Top of Exercise input

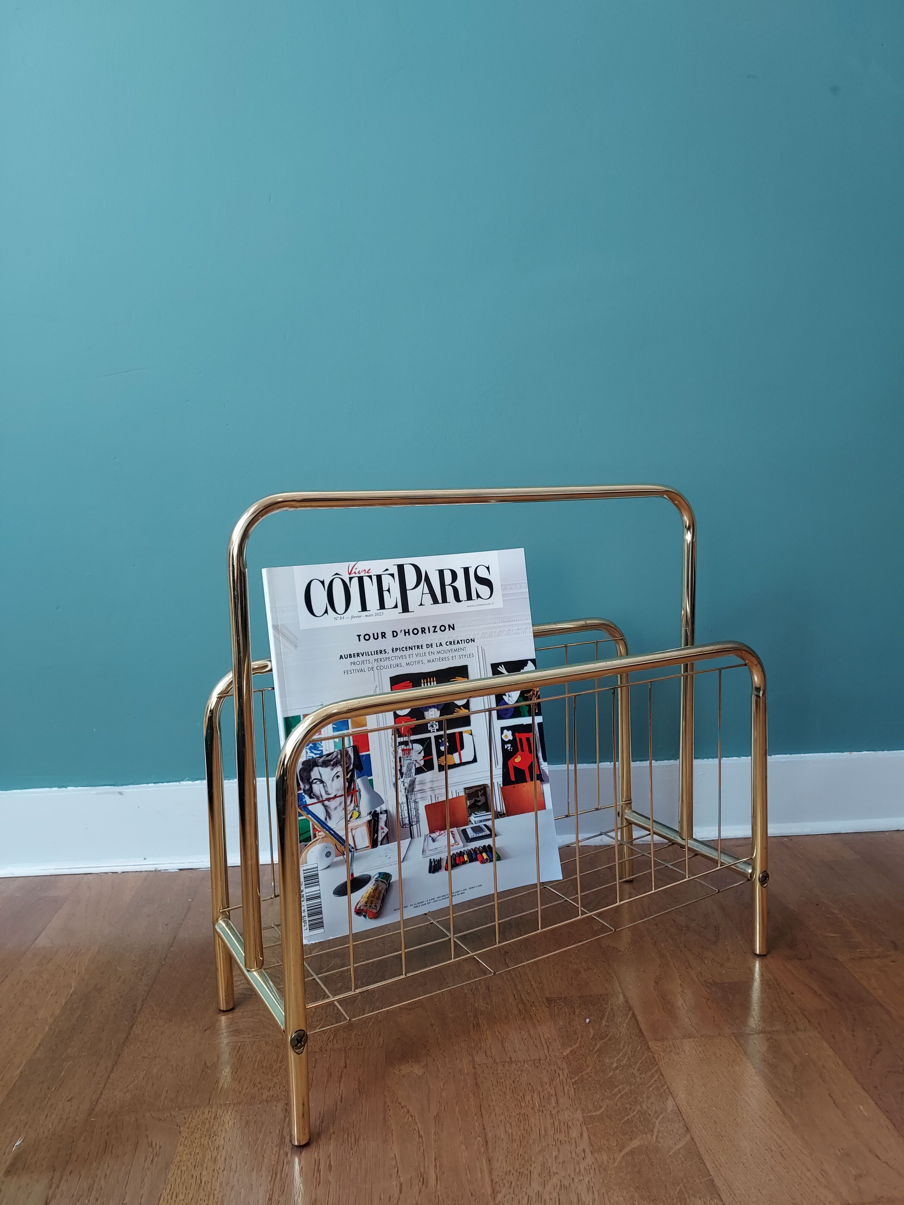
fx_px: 836
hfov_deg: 56.8
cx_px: 452
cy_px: 602
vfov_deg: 71.6
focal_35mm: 24
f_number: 1.8
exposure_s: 1/50
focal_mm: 4.6
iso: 125
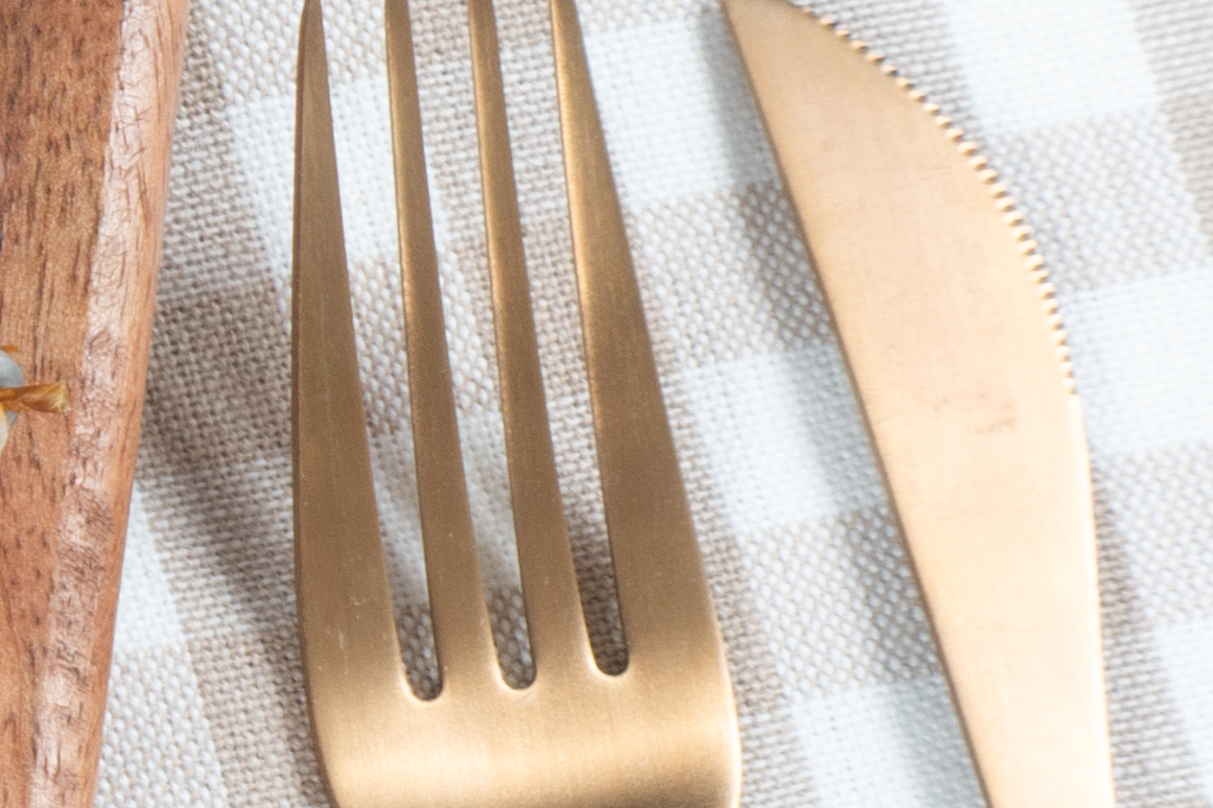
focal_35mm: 330
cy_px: 729
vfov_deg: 4.2
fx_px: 11118
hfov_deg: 6.1
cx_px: -1368
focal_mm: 25.7
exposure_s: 1/6
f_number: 8
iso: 125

Bottom of Exercise input

- **To-do item**:
Line by line, reproduce the material above exactly, leaving each picture out.

- **Response for this exercise**:
fx_px: 836
hfov_deg: 56.8
cx_px: 452
cy_px: 602
vfov_deg: 71.6
focal_35mm: 24
f_number: 1.8
exposure_s: 1/50
focal_mm: 4.6
iso: 125
focal_35mm: 330
cy_px: 729
vfov_deg: 4.2
fx_px: 11118
hfov_deg: 6.1
cx_px: -1368
focal_mm: 25.7
exposure_s: 1/6
f_number: 8
iso: 125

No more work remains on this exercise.